### Activity
What number of lines in the entries below include the string "learning"? Respond with that number alone.

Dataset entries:
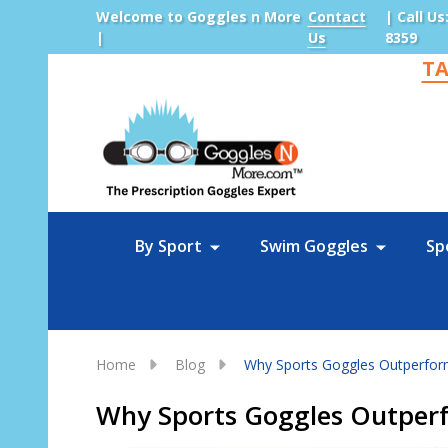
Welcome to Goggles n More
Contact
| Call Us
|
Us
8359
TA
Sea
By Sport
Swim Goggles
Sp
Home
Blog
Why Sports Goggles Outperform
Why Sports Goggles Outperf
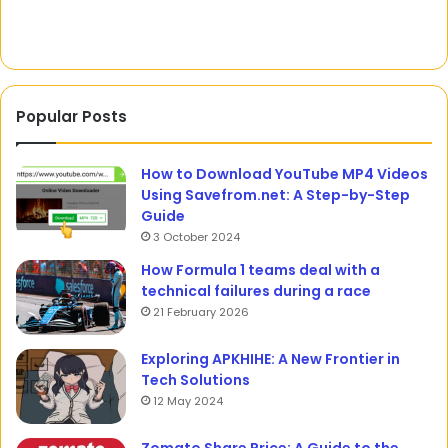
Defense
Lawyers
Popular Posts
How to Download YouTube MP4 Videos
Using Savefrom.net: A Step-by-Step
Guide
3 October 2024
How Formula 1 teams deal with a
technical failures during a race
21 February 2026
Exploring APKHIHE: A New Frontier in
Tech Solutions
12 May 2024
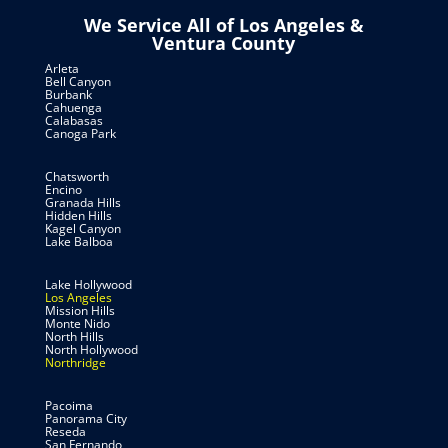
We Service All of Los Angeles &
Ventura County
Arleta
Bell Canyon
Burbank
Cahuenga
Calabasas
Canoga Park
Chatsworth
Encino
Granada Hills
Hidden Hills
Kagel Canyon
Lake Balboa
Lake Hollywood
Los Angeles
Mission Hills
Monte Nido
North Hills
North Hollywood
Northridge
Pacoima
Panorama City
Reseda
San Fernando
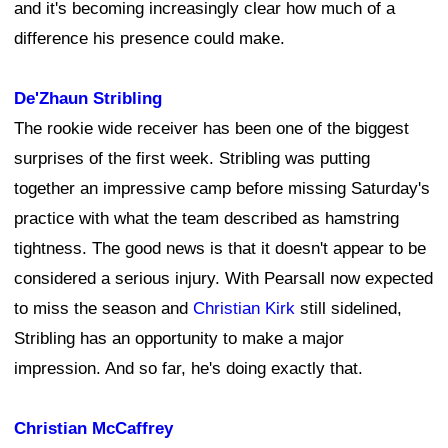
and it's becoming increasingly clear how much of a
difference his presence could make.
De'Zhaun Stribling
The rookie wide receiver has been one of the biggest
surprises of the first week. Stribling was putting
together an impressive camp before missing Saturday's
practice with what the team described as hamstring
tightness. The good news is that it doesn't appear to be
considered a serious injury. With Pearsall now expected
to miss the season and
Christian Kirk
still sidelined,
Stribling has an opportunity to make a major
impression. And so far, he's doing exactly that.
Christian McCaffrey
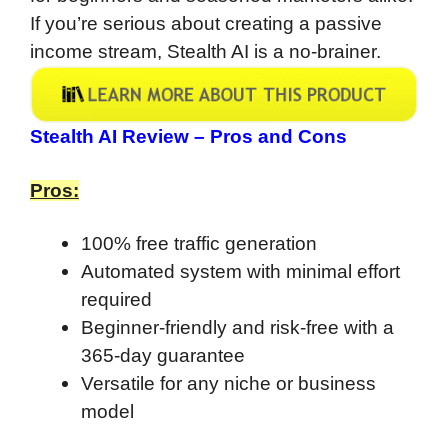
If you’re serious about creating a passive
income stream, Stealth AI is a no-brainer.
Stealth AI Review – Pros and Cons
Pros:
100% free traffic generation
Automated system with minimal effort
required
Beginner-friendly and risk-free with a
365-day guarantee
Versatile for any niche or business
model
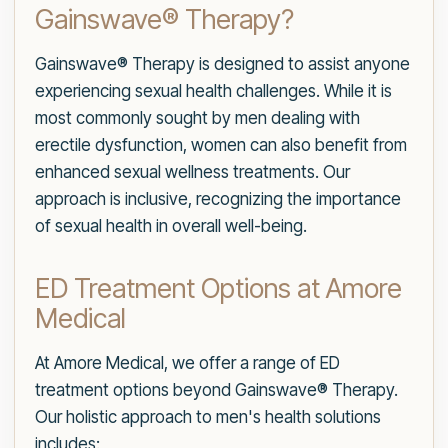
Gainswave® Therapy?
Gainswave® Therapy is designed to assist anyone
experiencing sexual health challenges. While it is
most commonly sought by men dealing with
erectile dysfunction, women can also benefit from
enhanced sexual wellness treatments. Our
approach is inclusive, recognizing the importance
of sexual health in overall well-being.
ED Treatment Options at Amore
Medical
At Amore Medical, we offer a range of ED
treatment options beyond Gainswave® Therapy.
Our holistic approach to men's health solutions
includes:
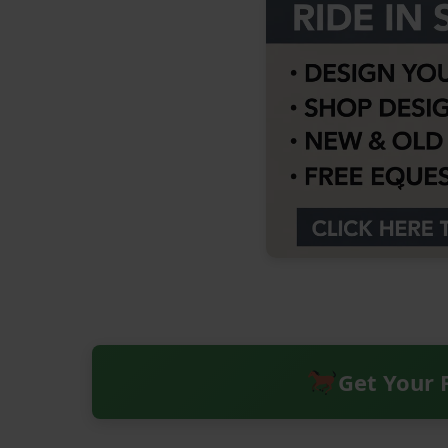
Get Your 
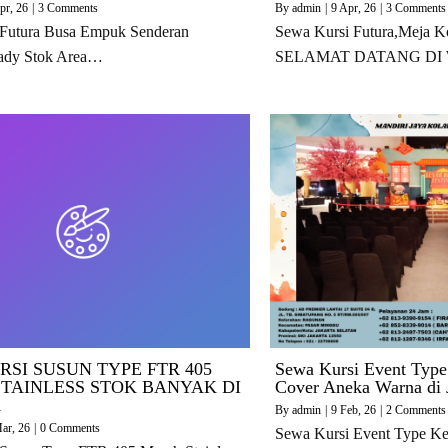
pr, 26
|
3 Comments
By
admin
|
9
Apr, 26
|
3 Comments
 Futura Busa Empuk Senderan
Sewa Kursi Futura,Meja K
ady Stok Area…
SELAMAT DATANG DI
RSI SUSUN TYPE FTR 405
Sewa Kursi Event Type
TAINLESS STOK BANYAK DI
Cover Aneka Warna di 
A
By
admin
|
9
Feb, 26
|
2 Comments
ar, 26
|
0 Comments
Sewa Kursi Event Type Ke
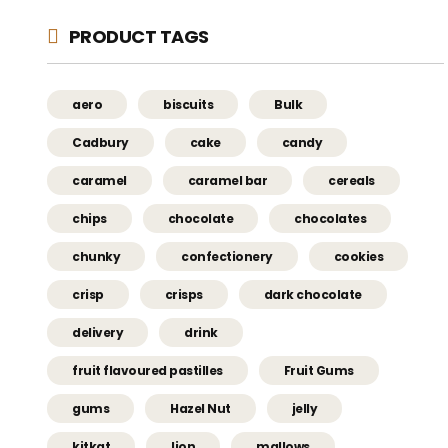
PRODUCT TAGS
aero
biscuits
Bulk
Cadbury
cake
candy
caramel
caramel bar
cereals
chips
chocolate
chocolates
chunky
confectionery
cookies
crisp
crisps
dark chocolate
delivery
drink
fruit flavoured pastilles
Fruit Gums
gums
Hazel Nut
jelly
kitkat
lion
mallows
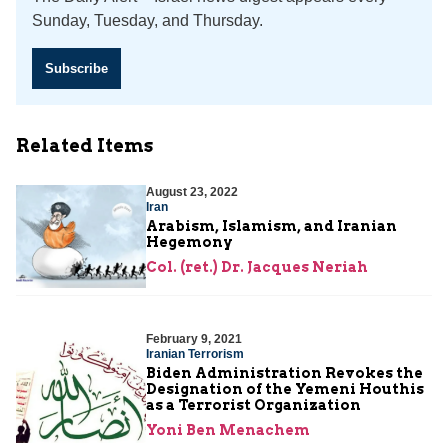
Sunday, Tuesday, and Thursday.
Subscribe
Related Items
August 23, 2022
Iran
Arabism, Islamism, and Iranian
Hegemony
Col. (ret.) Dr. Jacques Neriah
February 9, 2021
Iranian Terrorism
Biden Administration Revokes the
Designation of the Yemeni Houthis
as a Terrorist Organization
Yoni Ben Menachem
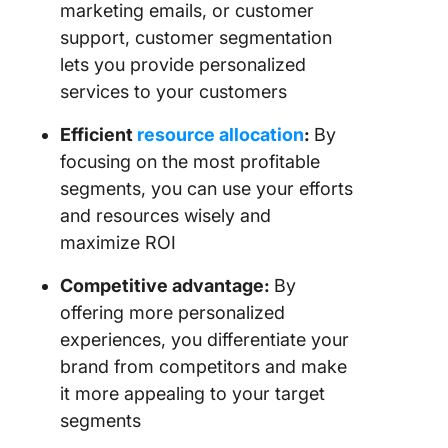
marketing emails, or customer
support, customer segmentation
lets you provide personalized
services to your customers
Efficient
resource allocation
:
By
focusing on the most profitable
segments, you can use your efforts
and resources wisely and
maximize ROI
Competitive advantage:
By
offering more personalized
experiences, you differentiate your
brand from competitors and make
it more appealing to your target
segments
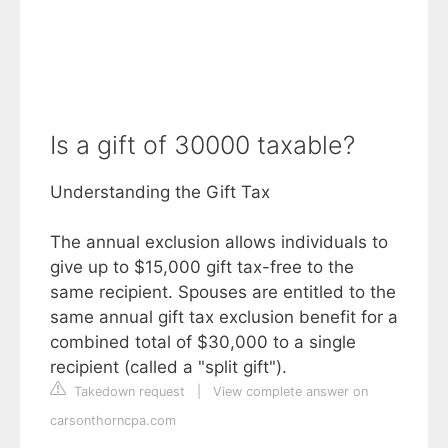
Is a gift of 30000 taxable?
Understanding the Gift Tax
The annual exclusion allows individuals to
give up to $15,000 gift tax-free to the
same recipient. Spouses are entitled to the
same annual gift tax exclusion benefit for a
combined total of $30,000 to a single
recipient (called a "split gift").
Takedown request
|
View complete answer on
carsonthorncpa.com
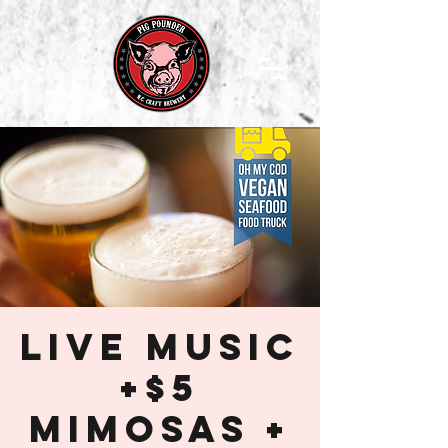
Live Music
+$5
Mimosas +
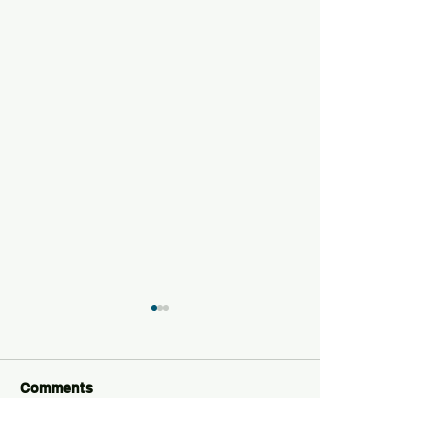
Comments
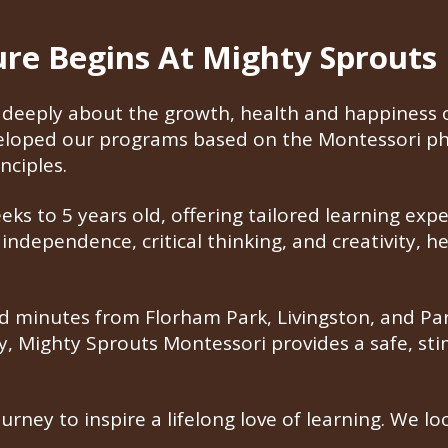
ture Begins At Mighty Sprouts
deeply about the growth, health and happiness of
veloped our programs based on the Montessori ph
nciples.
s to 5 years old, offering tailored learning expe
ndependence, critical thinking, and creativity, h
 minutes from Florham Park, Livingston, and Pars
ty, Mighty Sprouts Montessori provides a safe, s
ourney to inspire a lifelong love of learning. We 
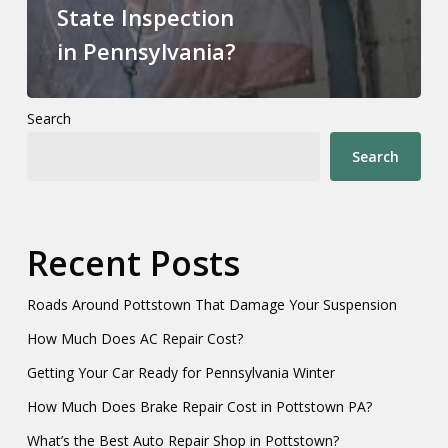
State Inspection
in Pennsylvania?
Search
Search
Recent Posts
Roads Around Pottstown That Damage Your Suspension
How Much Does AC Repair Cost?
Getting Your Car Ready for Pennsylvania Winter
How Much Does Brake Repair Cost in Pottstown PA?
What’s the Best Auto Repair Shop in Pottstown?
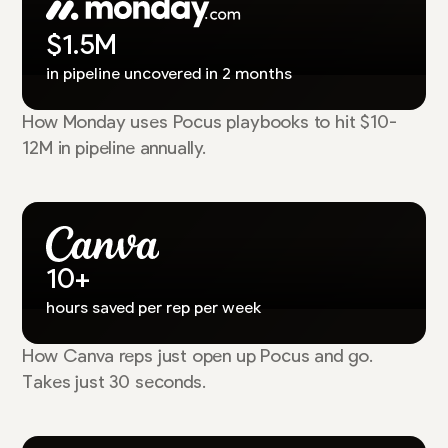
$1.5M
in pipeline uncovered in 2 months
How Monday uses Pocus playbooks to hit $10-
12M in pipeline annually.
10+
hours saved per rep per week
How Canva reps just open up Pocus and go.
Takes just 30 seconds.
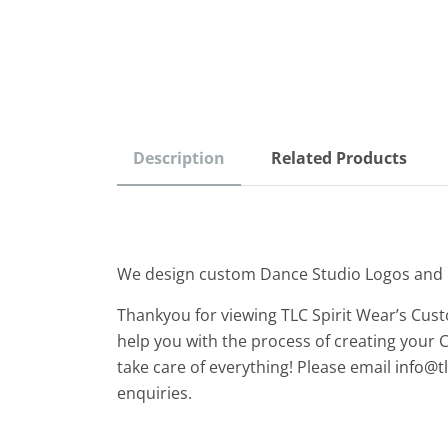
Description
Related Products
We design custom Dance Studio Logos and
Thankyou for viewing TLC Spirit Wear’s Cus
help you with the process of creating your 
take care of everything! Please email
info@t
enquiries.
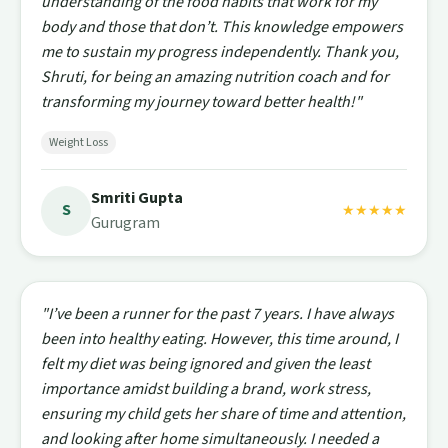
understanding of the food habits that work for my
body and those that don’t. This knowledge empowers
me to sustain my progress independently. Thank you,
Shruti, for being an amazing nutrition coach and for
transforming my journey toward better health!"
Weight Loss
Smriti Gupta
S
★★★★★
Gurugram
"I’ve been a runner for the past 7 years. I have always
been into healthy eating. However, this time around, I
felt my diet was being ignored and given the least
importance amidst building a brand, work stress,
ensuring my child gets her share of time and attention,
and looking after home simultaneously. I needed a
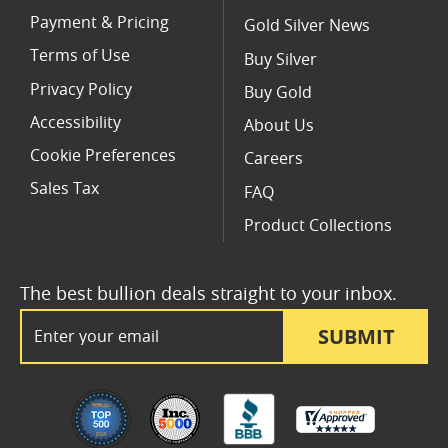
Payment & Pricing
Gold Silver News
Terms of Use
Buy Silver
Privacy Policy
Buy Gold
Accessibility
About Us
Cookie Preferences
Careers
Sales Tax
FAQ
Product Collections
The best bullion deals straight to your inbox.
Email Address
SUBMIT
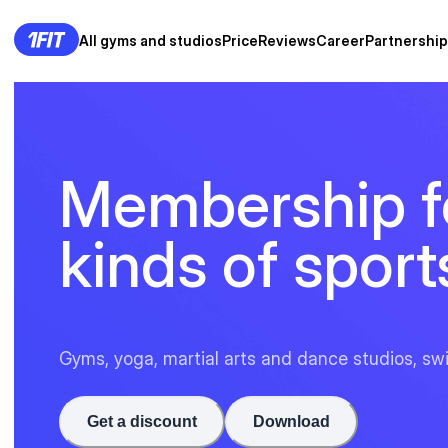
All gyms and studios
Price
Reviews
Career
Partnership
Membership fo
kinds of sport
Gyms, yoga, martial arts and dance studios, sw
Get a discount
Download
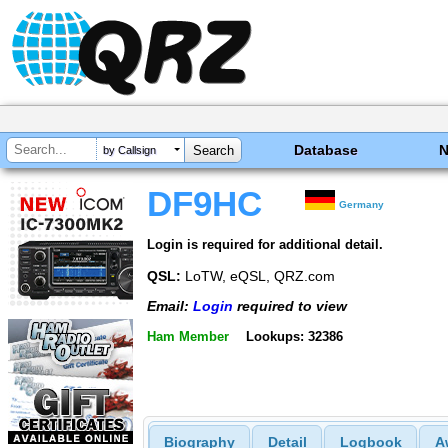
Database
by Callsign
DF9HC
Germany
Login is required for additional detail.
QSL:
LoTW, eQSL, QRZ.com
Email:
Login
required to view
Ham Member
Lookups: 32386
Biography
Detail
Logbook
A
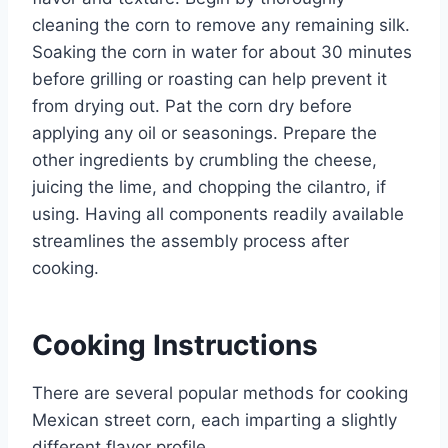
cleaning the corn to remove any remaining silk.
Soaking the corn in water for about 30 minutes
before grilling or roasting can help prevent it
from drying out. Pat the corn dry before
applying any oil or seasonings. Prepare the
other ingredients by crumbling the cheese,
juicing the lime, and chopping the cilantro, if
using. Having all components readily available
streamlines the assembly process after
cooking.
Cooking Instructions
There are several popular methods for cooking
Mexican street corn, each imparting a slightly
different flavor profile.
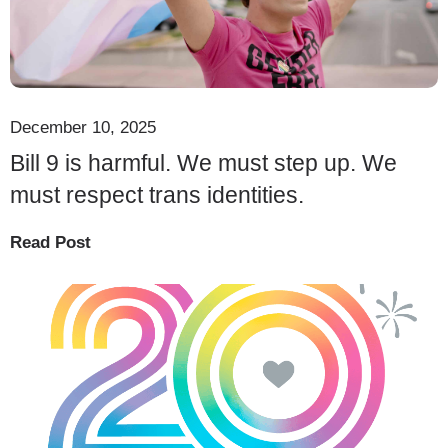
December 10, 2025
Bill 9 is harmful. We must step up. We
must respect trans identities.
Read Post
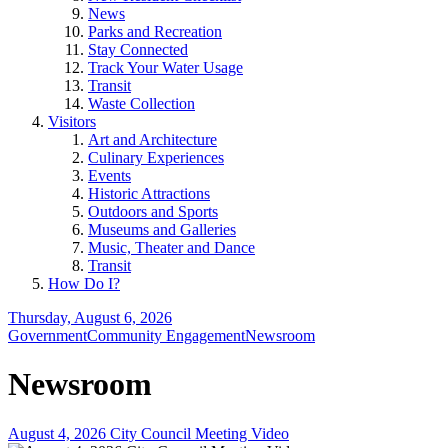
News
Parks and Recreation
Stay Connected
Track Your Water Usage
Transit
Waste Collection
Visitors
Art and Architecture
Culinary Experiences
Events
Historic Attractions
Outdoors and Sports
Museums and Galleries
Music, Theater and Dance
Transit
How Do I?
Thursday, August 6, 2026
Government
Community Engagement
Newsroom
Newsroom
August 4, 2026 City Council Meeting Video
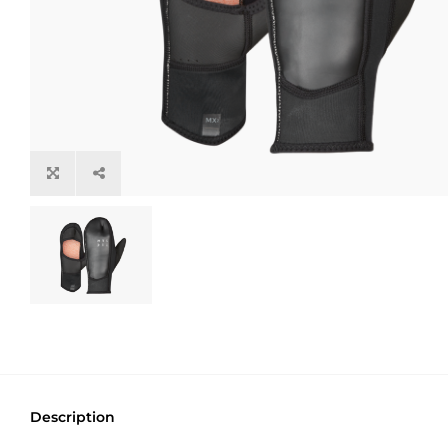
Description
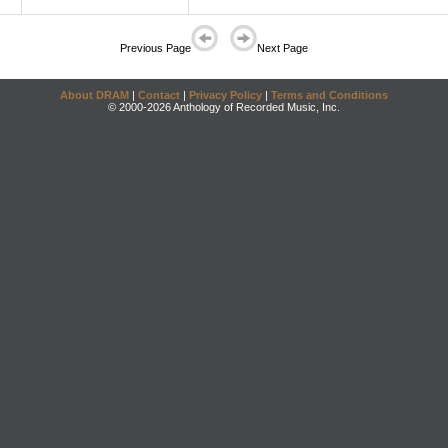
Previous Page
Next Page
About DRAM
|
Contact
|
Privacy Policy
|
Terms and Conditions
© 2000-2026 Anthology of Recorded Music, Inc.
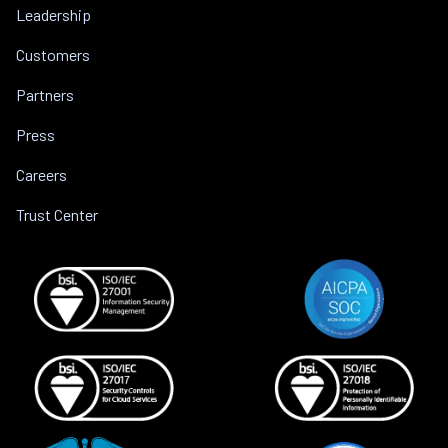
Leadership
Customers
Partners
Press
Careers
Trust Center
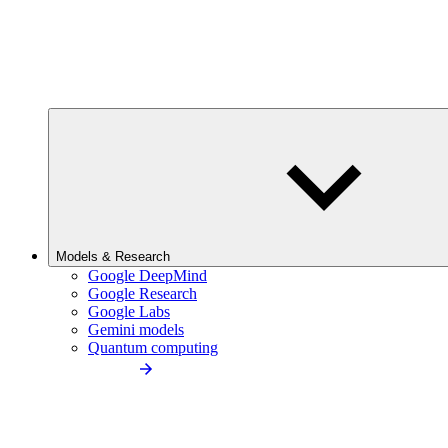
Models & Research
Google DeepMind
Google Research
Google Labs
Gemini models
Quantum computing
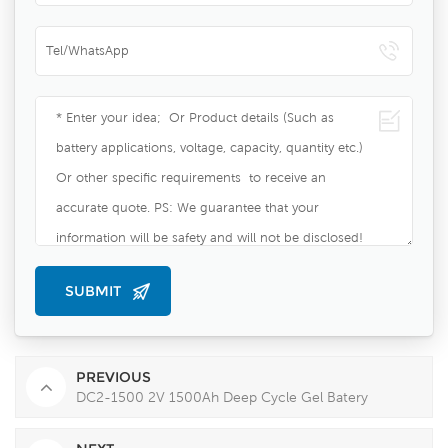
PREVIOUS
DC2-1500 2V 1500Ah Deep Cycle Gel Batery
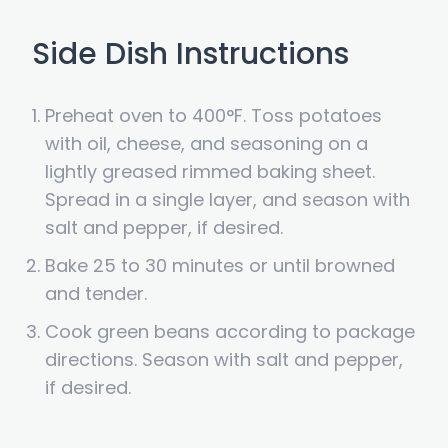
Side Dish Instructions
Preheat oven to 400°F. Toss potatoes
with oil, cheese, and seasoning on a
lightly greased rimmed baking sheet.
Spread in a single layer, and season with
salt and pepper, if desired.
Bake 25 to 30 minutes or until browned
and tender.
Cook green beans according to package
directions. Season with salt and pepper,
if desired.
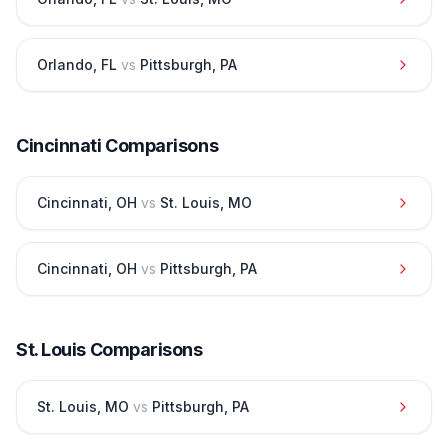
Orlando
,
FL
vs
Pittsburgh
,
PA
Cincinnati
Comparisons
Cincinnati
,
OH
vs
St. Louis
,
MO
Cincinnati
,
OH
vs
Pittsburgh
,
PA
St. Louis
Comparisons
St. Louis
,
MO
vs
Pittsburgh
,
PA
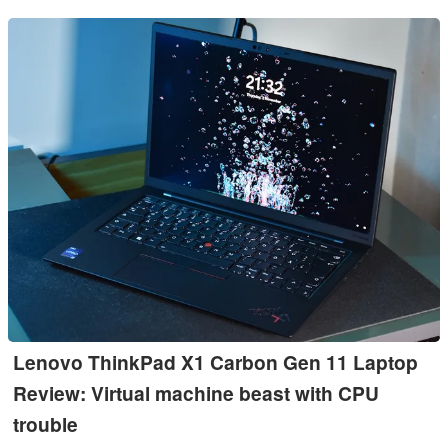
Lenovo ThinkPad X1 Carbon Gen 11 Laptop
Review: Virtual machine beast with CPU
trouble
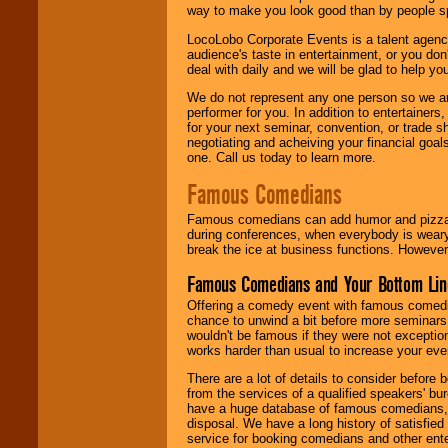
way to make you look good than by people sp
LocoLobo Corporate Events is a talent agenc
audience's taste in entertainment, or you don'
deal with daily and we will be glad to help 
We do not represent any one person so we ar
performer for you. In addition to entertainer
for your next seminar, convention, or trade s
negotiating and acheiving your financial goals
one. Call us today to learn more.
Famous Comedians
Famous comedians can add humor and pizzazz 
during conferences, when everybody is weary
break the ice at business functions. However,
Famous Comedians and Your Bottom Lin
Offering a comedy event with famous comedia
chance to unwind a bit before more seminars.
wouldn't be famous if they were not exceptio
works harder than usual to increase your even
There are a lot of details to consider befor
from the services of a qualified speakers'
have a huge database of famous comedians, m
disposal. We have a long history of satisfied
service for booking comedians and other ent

### Exercise result
2